BEGIN Data for review
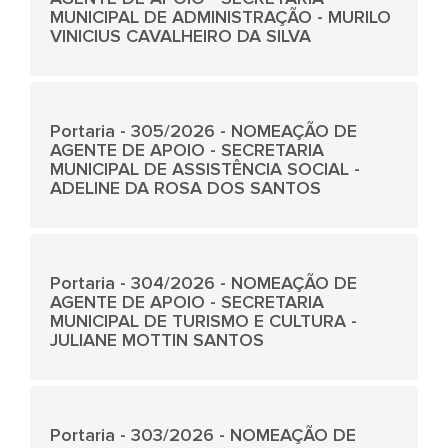
MUNICIPAL DE ADMINISTRAÇÃO - MURILO
VINICIUS CAVALHEIRO DA SILVA
Portaria - 305/2026 - NOMEAÇÃO DE
AGENTE DE APOIO - SECRETARIA
MUNICIPAL DE ASSISTÊNCIA SOCIAL -
ADELINE DA ROSA DOS SANTOS
Portaria - 304/2026 - NOMEAÇÃO DE
AGENTE DE APOIO - SECRETARIA
MUNICIPAL DE TURISMO E CULTURA -
JULIANE MOTTIN SANTOS
Portaria - 303/2026 - NOMEAÇÃO DE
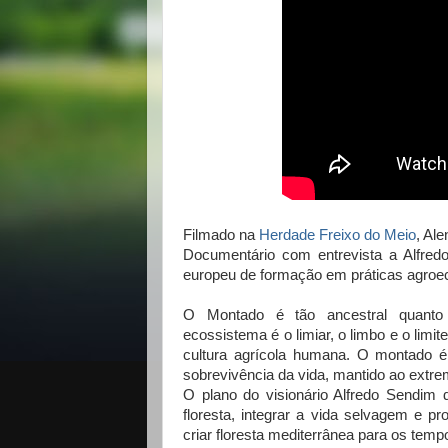
Filmado na
Herdade Freixo do Meio
, Al
Documentário com entrevista a Alfred
europeu de formação em práticas agroe
O Montado é tão ancestral quanto 
ecossistema é o limiar, o limbo e o limi
cultura agrícola humana. O montado é
sobrevivência da vida, mantido ao extre
O plano do visionário Alfredo Sendim
floresta, integrar a vida selvagem e pr
criar floresta mediterrânea para os temp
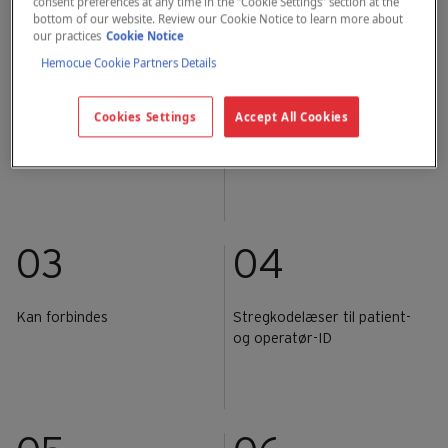
consent preferences at any time in the “Cookie Settings” section at the
bottom of our website. Review our Cookie Notice to learn more about
our practices
Cookie Notice
01
02
Hemocue Cookie Partners Details
Resultater inden for 5
Instruktioner på skærmen
Cookies Settings
Accept All Cookies
minutter
forenkler hvert trin i
processen
03
04
Kan forbindes
Stregkodelæser til patient-
og operatør-ID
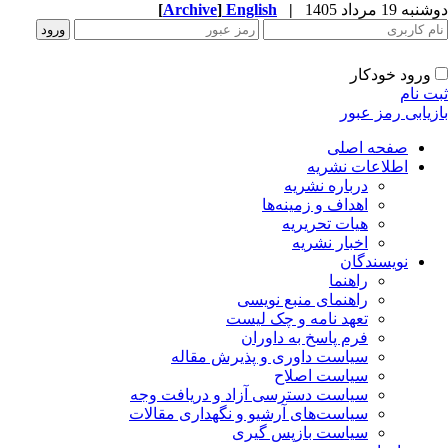
ه 19 مرداد 1405
|
English
]
Archive
[
ورود خودکار
ت نام
زیابی رمز عبور
صفحه اصلی
اطلاعات نشریه
درباره نشریه
اهداف و زمینه‌ها
هیات تحریریه
اخبار نشریه
نویسندگان
راهنما
راهنمای منبع نویسی
تعهد نامه و چک لیست
فرم پاسخ به داوران
سیاست داوری و پذیرش مقاله
سیاست اصلاح
سیاست دسترسی آزاد و دریافت وجه
سیاست‌های آرشیو و نگهداری مقالات
سیاست بازپس گیری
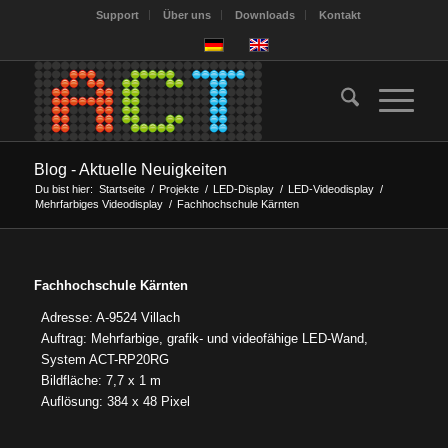
Support
Über uns
Downloads
Kontakt
Blog - Aktuelle Neuigkeiten
Du bist hier:
Startseite
/
Projekte
/
LED-Display
/
LED-Videodisplay
/
Mehrfarbiges Videodisplay
/
Fachhochschule Kärnten
Fachhochschule Kärnten
Adresse: A-9524 Villach
Auftrag: Mehrfarbige, grafik- und videofähige LED-Wand,
System ACT-RP20RG
Bildfläche: 7,7 x 1 m
Auflösung: 384 x 48 Pixel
END Data for review
Your goal ▸ All of the entries above are to be duplicated exactly, with every image left out.

Result of the exercise ▸
MUNICIPAL DE ADMINISTRAÇÃO - MURILO
VINICIUS CAVALHEIRO DA SILVA
Portaria - 305/2026 - NOMEAÇÃO DE
AGENTE DE APOIO - SECRETARIA
MUNICIPAL DE ASSISTÊNCIA SOCIAL -
ADELINE DA ROSA DOS SANTOS
Portaria - 304/2026 - NOMEAÇÃO DE
AGENTE DE APOIO - SECRETARIA
MUNICIPAL DE TURISMO E CULTURA -
JULIANE MOTTIN SANTOS
Portaria - 303/2026 - NOMEAÇÃO DE
Filmado na
Herdade Freixo do Meio
, Al
Documentário com entrevista a Alfred
europeu de formação em práticas agroe
O Montado é tão ancestral quanto 
ecossistema é o limiar, o limbo e o limi
cultura agrícola humana. O montado é
sobrevivência da vida, mantido ao extre
O plano do visionário Alfredo Sendim
floresta, integrar a vida selvagem e pr
criar floresta mediterrânea para os temp
consent preferences at any time in the “Cookie Settings” section at the
bottom of our website. Review our Cookie Notice to learn more about
our practices
Cookie Notice
01
02
Hemocue Cookie Partners Details
Resultater inden for 5
Instruktioner på skærmen
Cookies Settings
Accept All Cookies
minutter
forenkler hvert trin i
processen
03
04
Kan forbindes
Stregkodelæser til patient-
og operatør-ID
ه 19 مرداد 1405
|
English
]
Archive
[
ورود خودکار
ت نام
زیابی رمز عبور
صفحه اصلی
اطلاعات نشریه
درباره نشریه
اهداف و زمینه‌ها
هیات تحریریه
اخبار نشریه
نویسندگان
راهنما
راهنمای منبع نویسی
تعهد نامه و چک لیست
فرم پاسخ به داوران
سیاست داوری و پذیرش مقاله
سیاست اصلاح
سیاست دسترسی آزاد و دریافت وجه
سیاست‌های آرشیو و نگهداری مقالات
سیاست بازپس گیری
Support
Über uns
Downloads
Kontakt
Blog - Aktuelle Neuigkeiten
Du bist hier:
Startseite
/
Projekte
/
LED-Display
/
LED-Videodisplay
/
Mehrfarbiges Videodisplay
/
Fachhochschule Kärnten
Fachhochschule Kärnten
Adresse: A-9524 Villach
Auftrag: Mehrfarbige, grafik- und videofähige LED-Wand,
System ACT-RP20RG
Bildfläche: 7,7 x 1 m
Auflösung: 384 x 48 Pixel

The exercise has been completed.